Arts. From the 1950s on, carved and painted ceremonial objects relating to totemic figures of the major ritual cults have been produced by the Wik for use in public and semipublic ceremonies. Prior to this time, they were evidently much simpler, more abstract in form, and used for secret Rituals. There are various body-paint designs that are a form of clan corporate property and today are seen only in mortuary rites. There have been some small-scale art workshops developed over the past few years, producing screen-printed cards and clothing.
Medicine. Sickness and misfortune are assigned ultimately to human causality through the medium of (always male) sorcery, or they are attributed to ritual infringements of various kinds, such as approaching a ritually dangerous site to which the individual did not have the right of access. Healers, who counteract the sorcerers' work through their own ritual interventions, are referred to today as "murri doctors." Remedies such as bark poultices and infusions are used for such conditions as wounds or diarrhea, but these treatments are not just the province of the healers and hence their application is somewhat idiosyncratic.

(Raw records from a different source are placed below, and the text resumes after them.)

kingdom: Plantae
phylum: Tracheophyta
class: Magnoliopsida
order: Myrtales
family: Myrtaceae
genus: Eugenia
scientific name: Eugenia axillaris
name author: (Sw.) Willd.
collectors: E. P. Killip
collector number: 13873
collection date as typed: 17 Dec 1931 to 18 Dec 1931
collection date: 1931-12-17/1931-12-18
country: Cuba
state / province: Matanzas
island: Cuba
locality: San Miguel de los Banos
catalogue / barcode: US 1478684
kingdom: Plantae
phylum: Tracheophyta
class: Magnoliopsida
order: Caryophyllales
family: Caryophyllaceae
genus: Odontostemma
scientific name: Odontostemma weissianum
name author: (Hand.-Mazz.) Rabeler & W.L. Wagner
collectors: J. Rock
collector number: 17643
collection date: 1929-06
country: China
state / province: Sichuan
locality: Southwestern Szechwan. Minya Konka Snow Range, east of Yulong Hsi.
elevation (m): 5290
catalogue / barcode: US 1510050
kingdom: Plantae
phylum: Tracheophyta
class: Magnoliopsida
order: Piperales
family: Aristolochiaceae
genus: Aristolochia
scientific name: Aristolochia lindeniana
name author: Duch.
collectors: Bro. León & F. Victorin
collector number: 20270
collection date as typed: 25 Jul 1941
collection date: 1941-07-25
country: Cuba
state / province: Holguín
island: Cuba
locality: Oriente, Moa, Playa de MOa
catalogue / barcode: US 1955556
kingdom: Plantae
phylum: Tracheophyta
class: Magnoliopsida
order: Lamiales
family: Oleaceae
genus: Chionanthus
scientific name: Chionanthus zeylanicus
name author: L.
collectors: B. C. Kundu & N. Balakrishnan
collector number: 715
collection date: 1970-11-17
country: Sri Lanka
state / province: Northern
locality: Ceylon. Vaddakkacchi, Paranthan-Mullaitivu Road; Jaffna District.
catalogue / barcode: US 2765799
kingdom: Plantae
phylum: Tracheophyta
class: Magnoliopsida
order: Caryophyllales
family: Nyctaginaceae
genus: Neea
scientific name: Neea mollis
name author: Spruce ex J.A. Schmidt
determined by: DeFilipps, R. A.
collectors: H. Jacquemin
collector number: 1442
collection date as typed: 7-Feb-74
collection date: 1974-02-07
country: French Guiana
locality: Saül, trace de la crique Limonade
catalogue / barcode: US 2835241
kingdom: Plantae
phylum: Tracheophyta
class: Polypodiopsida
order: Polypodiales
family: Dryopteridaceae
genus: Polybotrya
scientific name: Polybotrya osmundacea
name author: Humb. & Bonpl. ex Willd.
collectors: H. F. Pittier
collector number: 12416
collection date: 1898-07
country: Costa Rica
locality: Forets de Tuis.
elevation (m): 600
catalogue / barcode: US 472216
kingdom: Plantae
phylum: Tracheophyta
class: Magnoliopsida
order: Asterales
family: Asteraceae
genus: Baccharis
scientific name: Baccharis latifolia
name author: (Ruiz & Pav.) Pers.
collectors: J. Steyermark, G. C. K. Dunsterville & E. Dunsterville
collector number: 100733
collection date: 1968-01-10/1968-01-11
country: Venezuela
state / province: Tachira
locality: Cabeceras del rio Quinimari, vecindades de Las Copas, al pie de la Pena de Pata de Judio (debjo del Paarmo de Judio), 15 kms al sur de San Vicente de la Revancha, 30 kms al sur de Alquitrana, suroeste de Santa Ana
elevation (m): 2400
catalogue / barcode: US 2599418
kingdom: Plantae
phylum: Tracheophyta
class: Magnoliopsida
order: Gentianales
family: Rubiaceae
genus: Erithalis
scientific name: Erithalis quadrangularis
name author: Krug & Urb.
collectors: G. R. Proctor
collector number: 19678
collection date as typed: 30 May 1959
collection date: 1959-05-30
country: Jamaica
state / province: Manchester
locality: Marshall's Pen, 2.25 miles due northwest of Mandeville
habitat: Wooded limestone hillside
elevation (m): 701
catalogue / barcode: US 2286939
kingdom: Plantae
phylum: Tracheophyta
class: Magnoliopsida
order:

Death and Afterlife. For the coastal Wik, there are at least two spiritual constituents of a person. Immediately after death, what could be regarded as the "life essence" goes west, over the sea. The "earthly shadow" of the deceased remains, infusing the places and objects owned and used by him or her, and purification rites are performed over time to resocialize them. The totemic spirit is dispatched to the clan spirit-sending center a few days after death (though inland Wik do not perform this particular ritual). Since mission times, burial has replaced cremation and a Christian service is used for this segment of the mortuary ceremonies.
Bibliography
McConnel, U. (1930). "The Wik-Munkan Tribe of Cape York Peninsula." Oceania 1:97-104.
Sutton, P. J. (1978). "Wik: Aboriginal Society, Territory, and Language at Cape Keerweer, Cape York Peninsula, Australia." Ph.D. dissertation, University of Queensland, Brisbane.
Thomson, D. F. (1939). "The Seasonal Factor in Human Culture: Illustrated from the Life of a Contemporary Nomadic Group." Proceedings of the Prehistoric Society 5:209-221.
Thomson, D. F. (1972). Kinship and Behaviour in North Queensland: A Preliminary Account of Kinship and Social Organization on Cape York Peninsula. Canberra: Australian Institute of Aboriginal Studies.
von Sturmer, J. (1978). "The Wik Region: Economy, Territoriality, and Totemism in Western Cape York Peninsula, North Queensland." Ph.D. dissertation, University of Queensland, Brisbane.